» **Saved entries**
········
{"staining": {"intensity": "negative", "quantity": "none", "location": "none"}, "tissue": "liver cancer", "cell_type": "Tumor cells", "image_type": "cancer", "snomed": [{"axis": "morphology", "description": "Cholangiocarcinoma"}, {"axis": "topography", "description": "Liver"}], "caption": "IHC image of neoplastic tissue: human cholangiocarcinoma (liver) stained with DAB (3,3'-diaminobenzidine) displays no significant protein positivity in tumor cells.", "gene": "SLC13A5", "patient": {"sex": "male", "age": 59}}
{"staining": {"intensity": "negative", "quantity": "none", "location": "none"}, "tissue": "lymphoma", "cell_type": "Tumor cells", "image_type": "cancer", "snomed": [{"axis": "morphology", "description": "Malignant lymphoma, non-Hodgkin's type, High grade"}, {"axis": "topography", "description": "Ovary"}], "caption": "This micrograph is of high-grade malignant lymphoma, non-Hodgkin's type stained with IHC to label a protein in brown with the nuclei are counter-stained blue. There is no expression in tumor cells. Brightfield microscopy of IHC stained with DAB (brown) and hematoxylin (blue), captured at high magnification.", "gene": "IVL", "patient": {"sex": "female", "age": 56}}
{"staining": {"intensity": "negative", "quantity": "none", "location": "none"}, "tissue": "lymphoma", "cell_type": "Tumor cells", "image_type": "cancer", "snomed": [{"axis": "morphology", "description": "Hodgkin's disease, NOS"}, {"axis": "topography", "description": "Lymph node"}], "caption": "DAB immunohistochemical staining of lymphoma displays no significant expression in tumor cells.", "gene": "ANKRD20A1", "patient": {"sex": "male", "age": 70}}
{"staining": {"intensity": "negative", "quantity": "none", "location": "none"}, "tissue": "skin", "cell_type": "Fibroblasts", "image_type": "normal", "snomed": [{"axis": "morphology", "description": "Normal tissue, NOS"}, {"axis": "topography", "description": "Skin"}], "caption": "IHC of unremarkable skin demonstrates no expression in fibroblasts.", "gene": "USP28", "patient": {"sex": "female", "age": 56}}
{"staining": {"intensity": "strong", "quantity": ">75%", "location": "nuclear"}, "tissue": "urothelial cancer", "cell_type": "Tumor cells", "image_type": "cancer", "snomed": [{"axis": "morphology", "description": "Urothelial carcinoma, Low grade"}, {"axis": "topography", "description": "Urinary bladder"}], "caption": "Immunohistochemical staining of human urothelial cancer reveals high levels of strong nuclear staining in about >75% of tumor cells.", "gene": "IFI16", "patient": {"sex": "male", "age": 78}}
········
» **PROMPT**
All entries above should be duplicated exactly, none omitted.

» **REPLY TO THE TASK**
{"staining": {"intensity": "negative", "quantity": "none", "location": "none"}, "tissue": "liver cancer", "cell_type": "Tumor cells", "image_type": "cancer", "snomed": [{"axis": "morphology", "description": "Cholangiocarcinoma"}, {"axis": "topography", "description": "Liver"}], "caption": "IHC image of neoplastic tissue: human cholangiocarcinoma (liver) stained with DAB (3,3'-diaminobenzidine) displays no significant protein positivity in tumor cells.", "gene": "SLC13A5", "patient": {"sex": "male", "age": 59}}
{"staining": {"intensity": "negative", "quantity": "none", "location": "none"}, "tissue": "lymphoma", "cell_type": "Tumor cells", "image_type": "cancer", "snomed": [{"axis": "morphology", "description": "Malignant lymphoma, non-Hodgkin's type, High grade"}, {"axis": "topography", "description": "Ovary"}], "caption": "This micrograph is of high-grade malignant lymphoma, non-Hodgkin's type stained with IHC to label a protein in brown with the nuclei are counter-stained blue. There is no expression in tumor cells. Brightfield microscopy of IHC stained with DAB (brown) and hematoxylin (blue), captured at high magnification.", "gene": "IVL", "patient": {"sex": "female", "age": 56}}
{"staining": {"intensity": "negative", "quantity": "none", "location": "none"}, "tissue": "lymphoma", "cell_type": "Tumor cells", "image_type": "cancer", "snomed": [{"axis": "morphology", "description": "Hodgkin's disease, NOS"}, {"axis": "topography", "description": "Lymph node"}], "caption": "DAB immunohistochemical staining of lymphoma displays no significant expression in tumor cells.", "gene": "ANKRD20A1", "patient": {"sex": "male", "age": 70}}
{"staining": {"intensity": "negative", "quantity": "none", "location": "none"}, "tissue": "skin", "cell_type": "Fibroblasts", "image_type": "normal", "snomed": [{"axis": "morphology", "description": "Normal tissue, NOS"}, {"axis": "topography", "description": "Skin"}], "caption": "IHC of unremarkable skin demonstrates no expression in fibroblasts.", "gene": "USP28", "patient": {"sex": "female", "age": 56}}
{"staining": {"intensity": "strong", "quantity": ">75%", "location": "nuclear"}, "tissue": "urothelial cancer", "cell_type": "Tumor cells", "image_type": "cancer", "snomed": [{"axis": "morphology", "description": "Urothelial carcinoma, Low grade"}, {"axis": "topography", "description": "Urinary bladder"}], "caption": "Immunohistochemical staining of human urothelial cancer reveals high levels of strong nuclear staining in about >75% of tumor cells.", "gene": "IFI16", "patient": {"sex": "male", "age": 78}}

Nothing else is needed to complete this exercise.